Spirit Airlines’ pilots, represented by the Air Line Pilots Association (ALPA), have voted to ratify a new five-year working agreement, concluding an often-contentious three-year effort to secure a new labor contract.

According to ALPA and Fort Lauderdale-based ultra-LCC Spirit, the contract includes an average 43% pay increase effective on the date of signing, along with increased contributions to pilots’ retirement plans and $75 million in ratification compensation.

Negotiations between Spirit management and the pilots’ ALPA representatives were conducted with National Mediation Board assistance for nearly two years; in January, the two sides reached a tentative agreement.

“[The] new contract will give our pilots a deserved increase in pay and benefits and will allow the airline to operate more efficiently and reliably,” Spirit CEO Robert Fornaro said, while ALPA’s Spirit unit chairman Stuart Morrison indicated the agreement will improve Spirit’s ability to attract and retain new pilots.

The resolution of the long-standing contract impasse relieves an extended period of labor-related uncertainty for the ULCC.

Relations between Spirit and its over 1,600 pilots grew tense in 2017 when the airline was granted a temporary restraining order compelling its pilots to halt an alleged “pervasive illegal work slowdown” in the wake of stalled contract negotiations.

In early May, pervasive pilot unavailability led to about 15% of Spirit’s flight schedule being canceled.
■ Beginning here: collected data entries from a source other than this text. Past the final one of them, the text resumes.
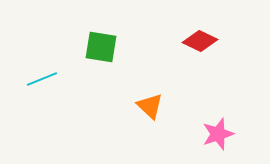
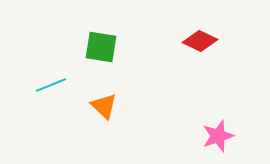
cyan line: moved 9 px right, 6 px down
orange triangle: moved 46 px left
pink star: moved 2 px down
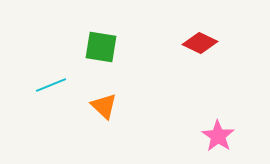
red diamond: moved 2 px down
pink star: rotated 20 degrees counterclockwise
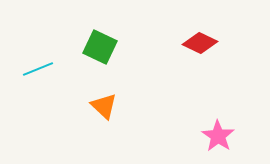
green square: moved 1 px left; rotated 16 degrees clockwise
cyan line: moved 13 px left, 16 px up
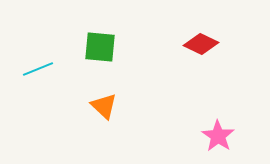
red diamond: moved 1 px right, 1 px down
green square: rotated 20 degrees counterclockwise
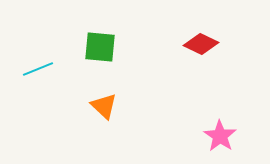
pink star: moved 2 px right
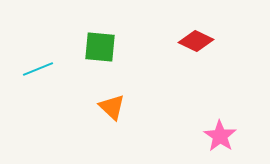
red diamond: moved 5 px left, 3 px up
orange triangle: moved 8 px right, 1 px down
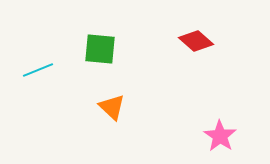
red diamond: rotated 16 degrees clockwise
green square: moved 2 px down
cyan line: moved 1 px down
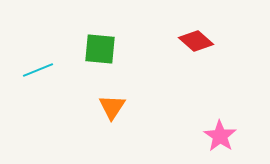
orange triangle: rotated 20 degrees clockwise
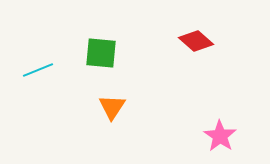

The situation came to a head at Fort Lauderdale-Hollywood International Airport May 8, when police were called in to quell a passenger uproar near a Spirit check-in counter, related to flight cancellations the airline attributed to the alleged slowdown, an incident widely seen on social media.

Several days later, both Spirit and ALPA agreed to indefinitely extend the temporary restraining order and resume negotiations. Negotiations broke down again in early September, with pilots voting to an authorize a strike if further negotiations failed. The strike action never materialized.

Spirit recently posted $231 million in adjusted net profit (excluding a $199 million end-of-year tax related-benefit and other special charges) for 2017, down 20.7% from $291 million in adjusted net profit for 2016. But operating revenues for the year increased 14%, driven by a 10.7% increase in flight volumes.

“[It was] an admirable performance considering the hurricanes and other disruptions this year,” Spirit president and CFO Ted Christie said at the time.